It would be nice if, after some champagne and caviar, visiting French President Hollande shared a point or two about supply-side economics with HRM Obama. The WSJ’s Review and Outlook point out here:
The French president’s turnaround hasn’t come a quarter too soon. Mr. Hollande came to office in 2012 with promises that would make new New York Mayor Bill de Blasio blush: a 75% tax rate on high earners, a civil-servant hiring spree and a 12-figure pan-European public-works stimulus. French voters soon came to regret their choice and it’s not hard to see why. Last year foreign direct investment into France plunged 77%, the sharpest drop in the G20 according to the U.N.’s latest figures.

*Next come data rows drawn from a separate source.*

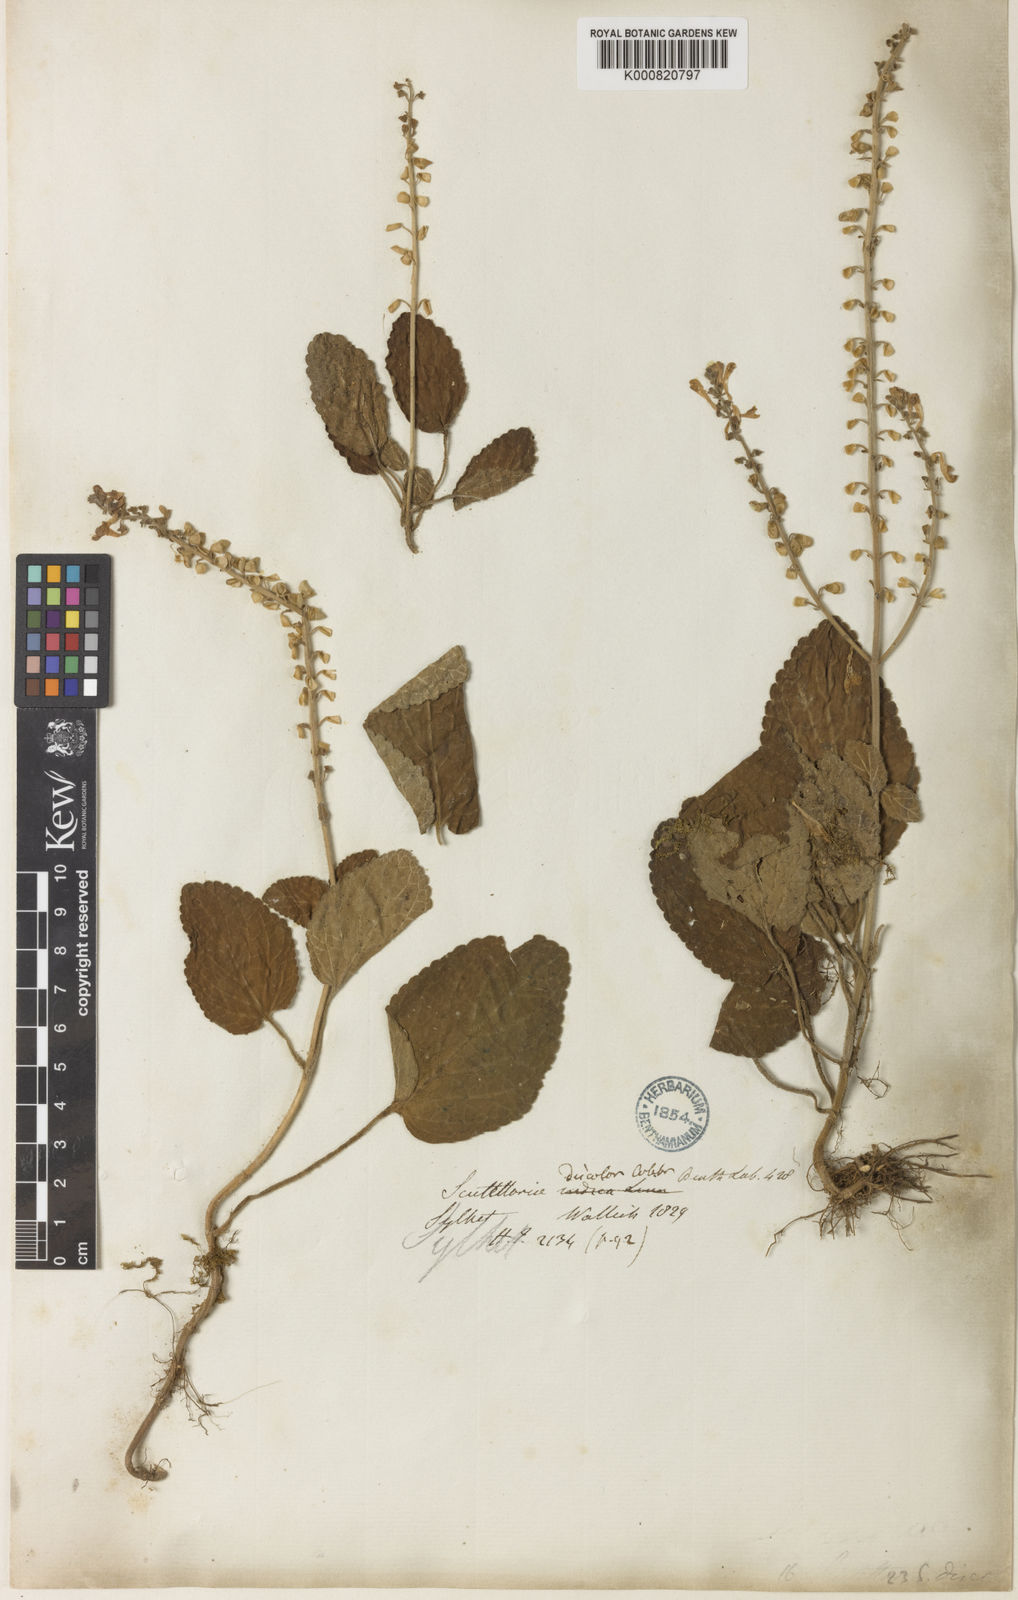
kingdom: Plantae
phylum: Tracheophyta
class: Magnoliopsida
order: Lamiales
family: Lamiaceae
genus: Scutellaria
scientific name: Scutellaria
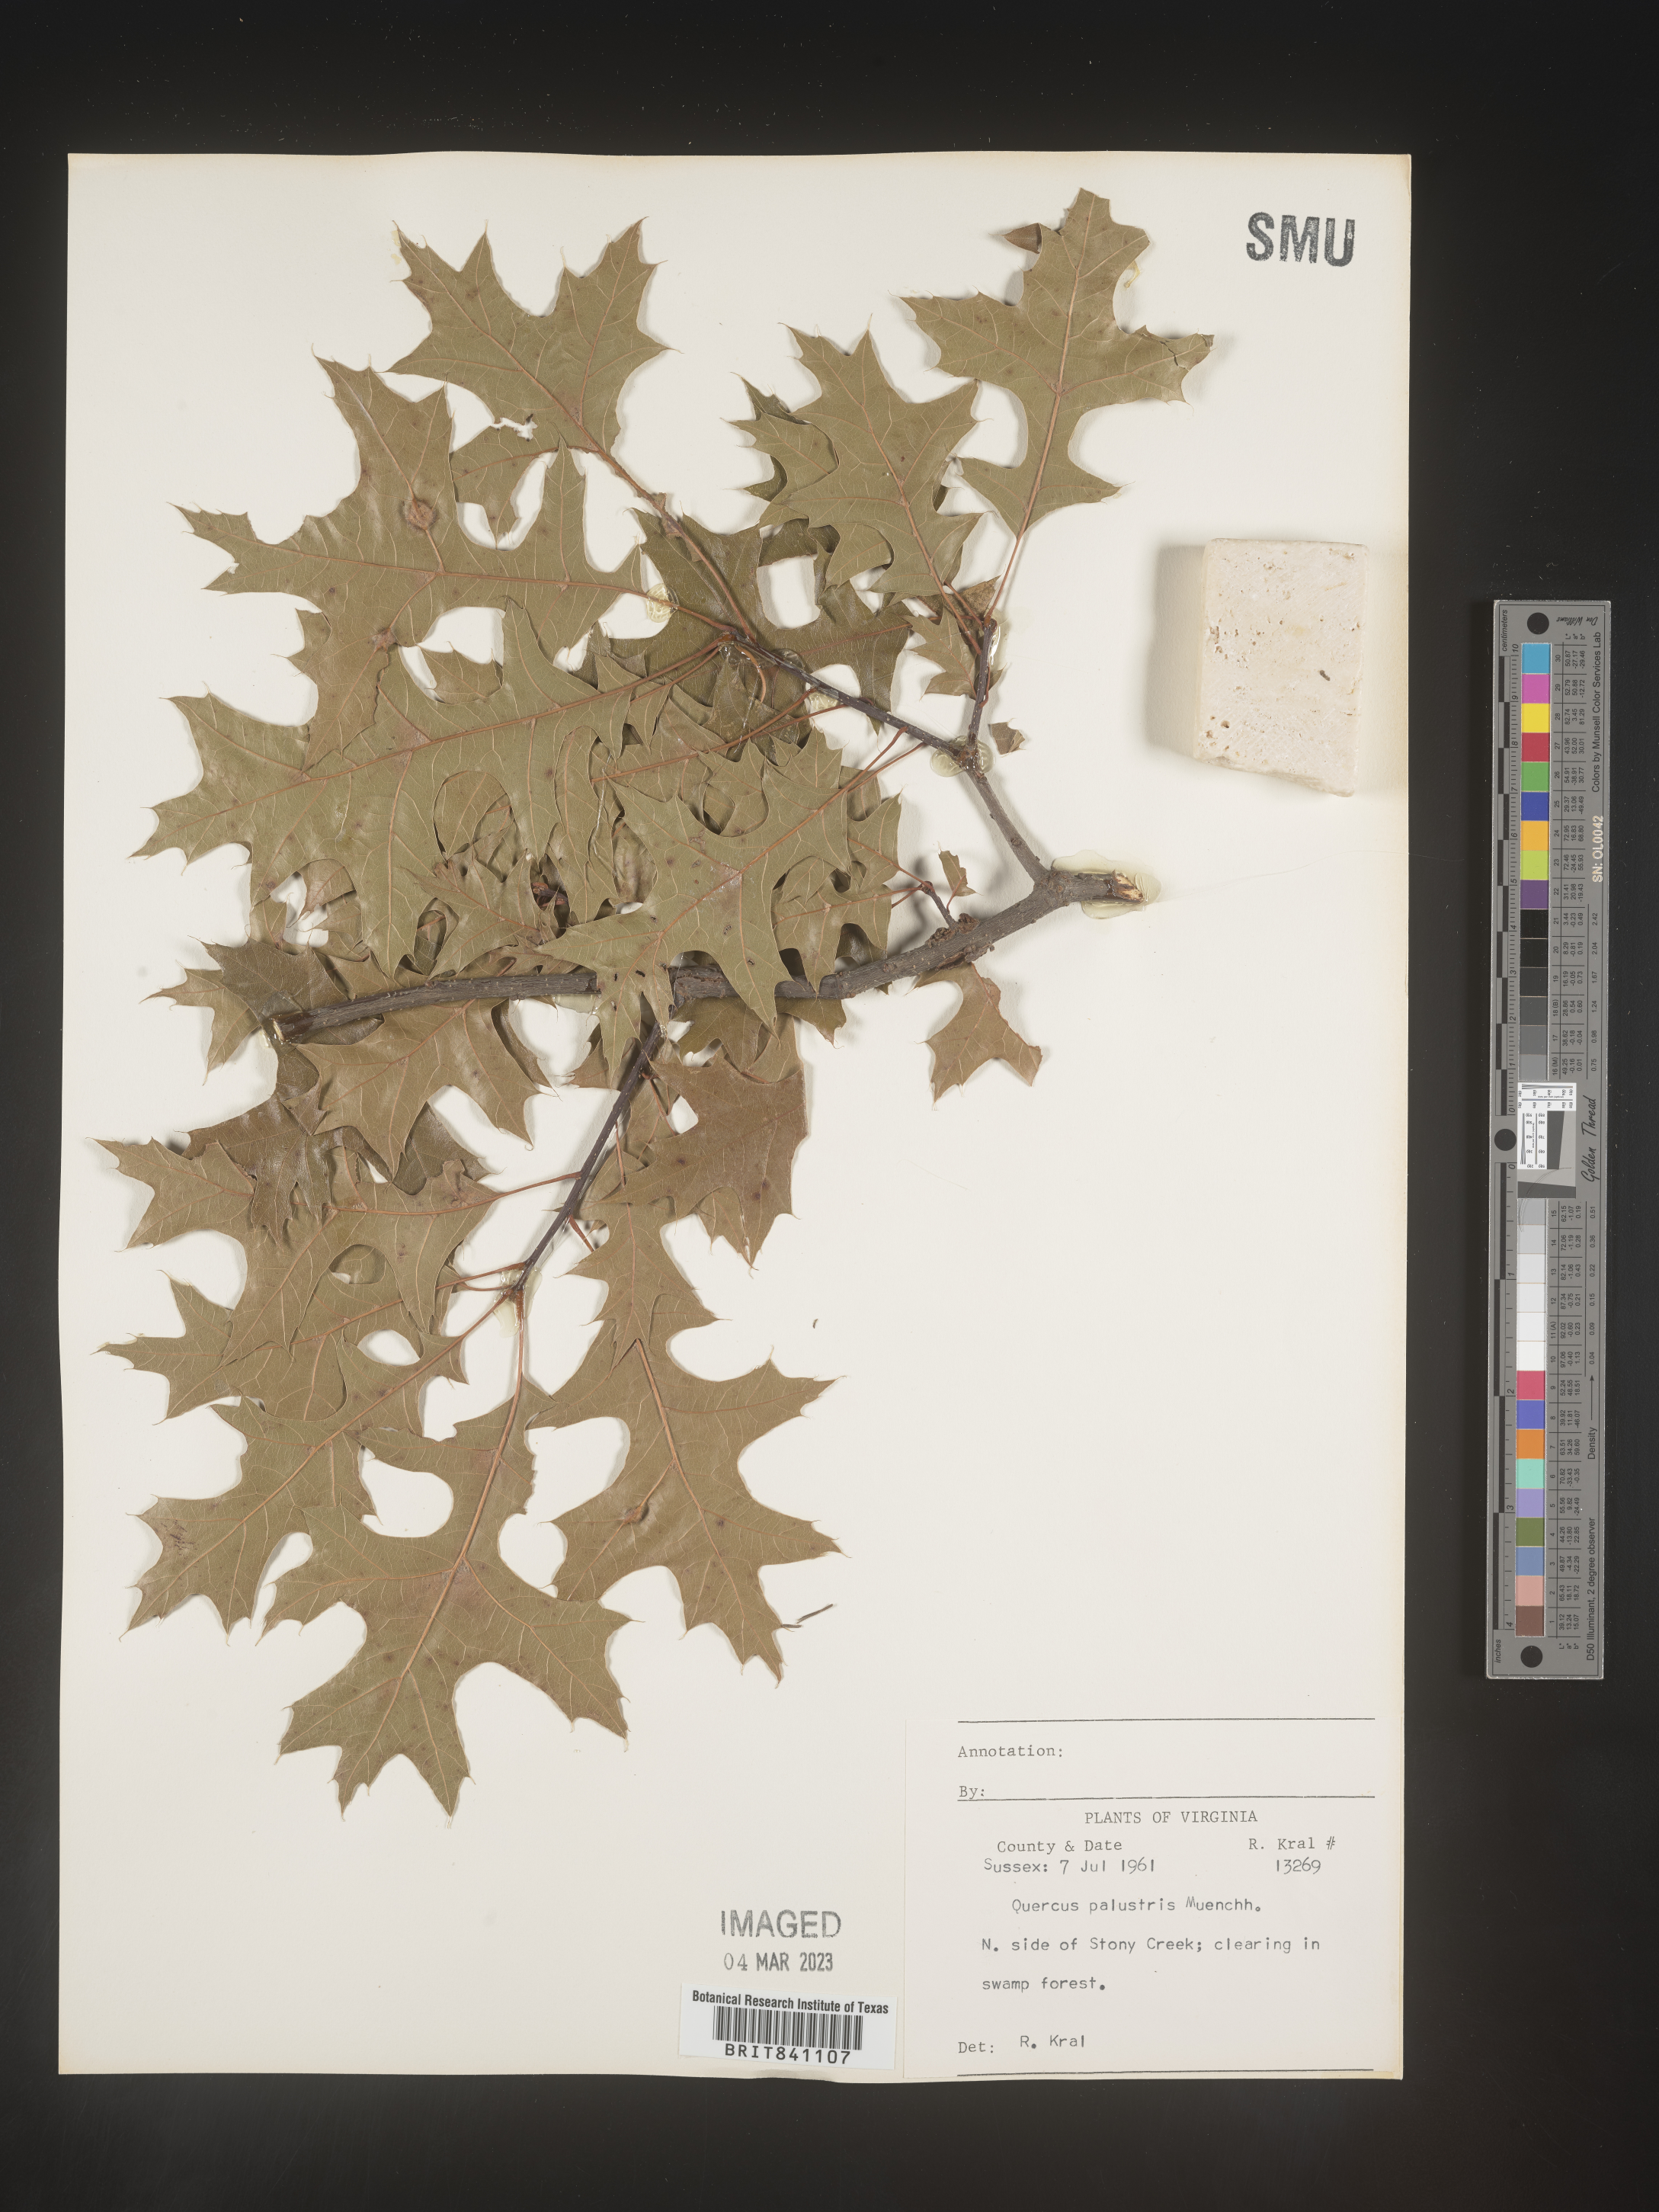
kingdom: Plantae
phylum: Tracheophyta
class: Magnoliopsida
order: Fagales
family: Fagaceae
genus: Quercus
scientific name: Quercus palustris
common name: Pin oak
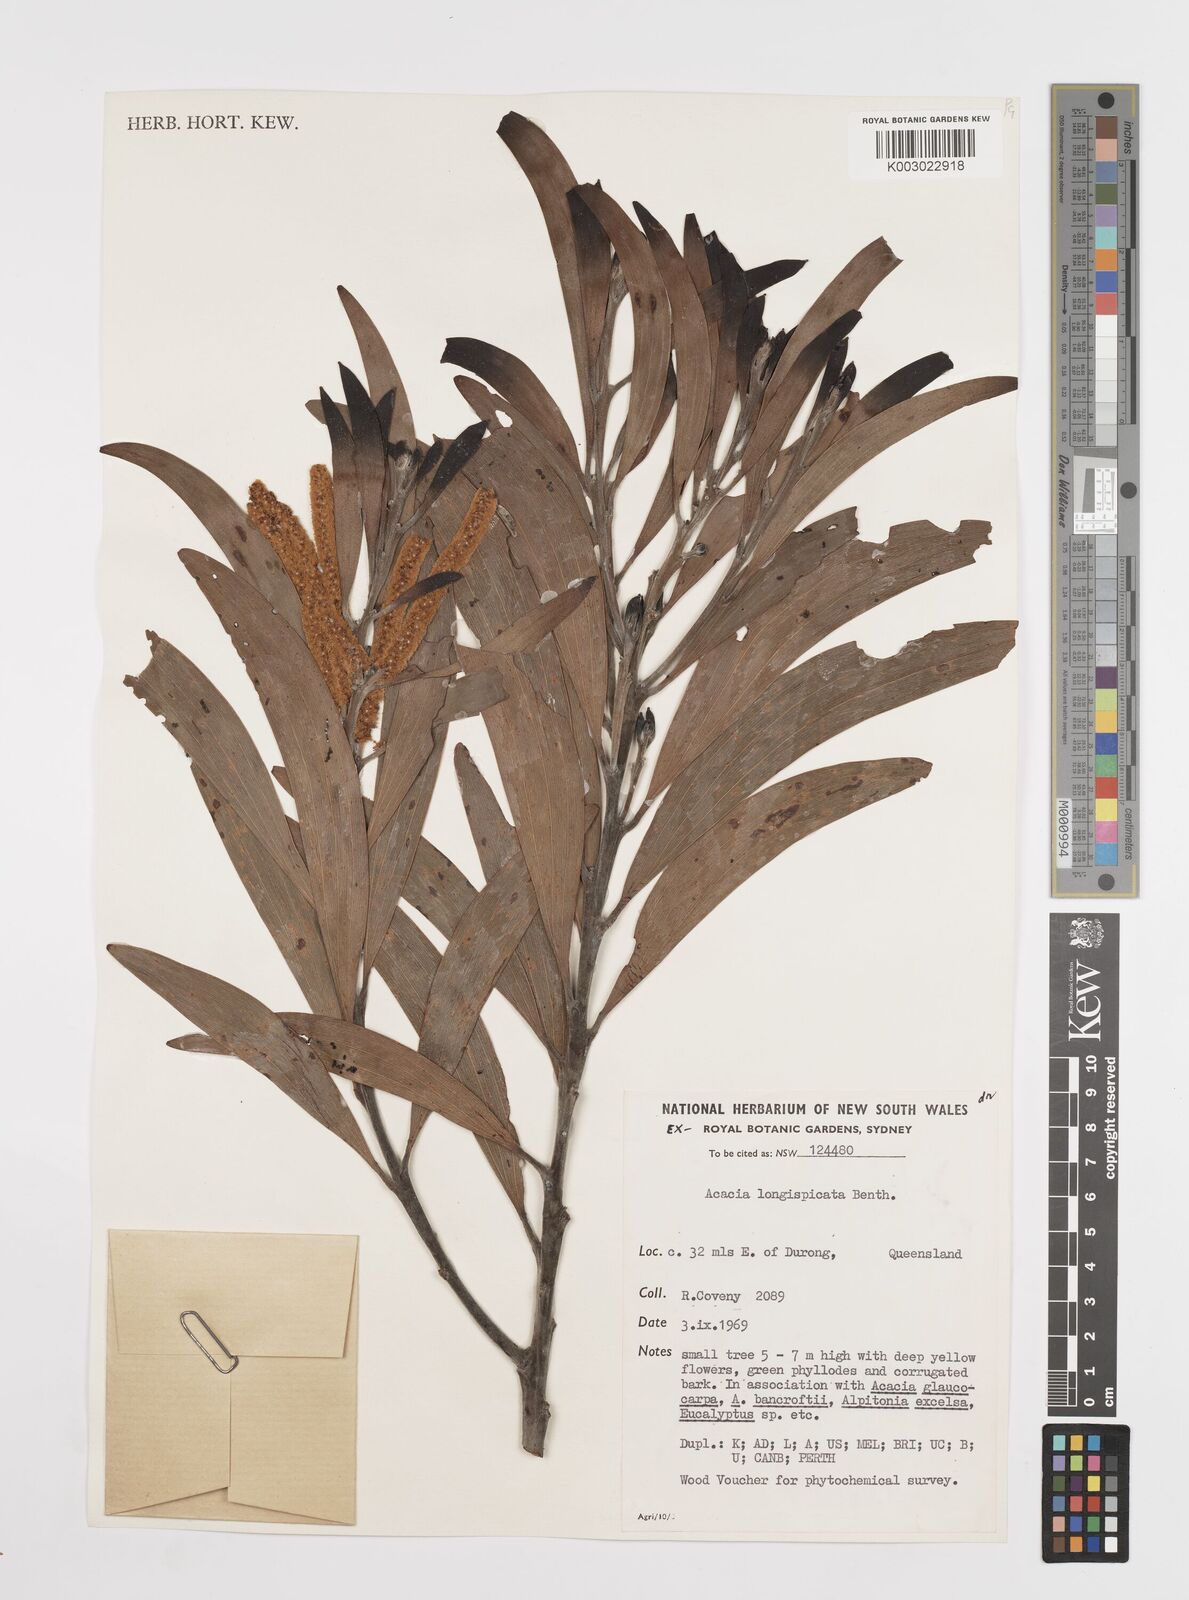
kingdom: Plantae
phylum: Tracheophyta
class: Magnoliopsida
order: Fabales
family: Fabaceae
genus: Acacia
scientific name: Acacia longispicata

The Hollande administration will have to do more if it wants better than the meager growth now projected for 2014. Eliminating the 35-hour-workweek would be a good place to start. Mandatory leisure time and catch-all welfare have led to an official 11% unemployment rate in France and a booming black market for labor.
But at least his recent rhetoric is promising. Mr. Hollande, a Socialist by party affiliation, has started calling himself a “Social Democrat.” We’re old enough to remember that a former French President, François Mitterrand, underwent a similar metamorphosis 30 years ago, with politically attractive results. Maybe Mr. Hollande can do likewise, and educate Mr. Obama along the way.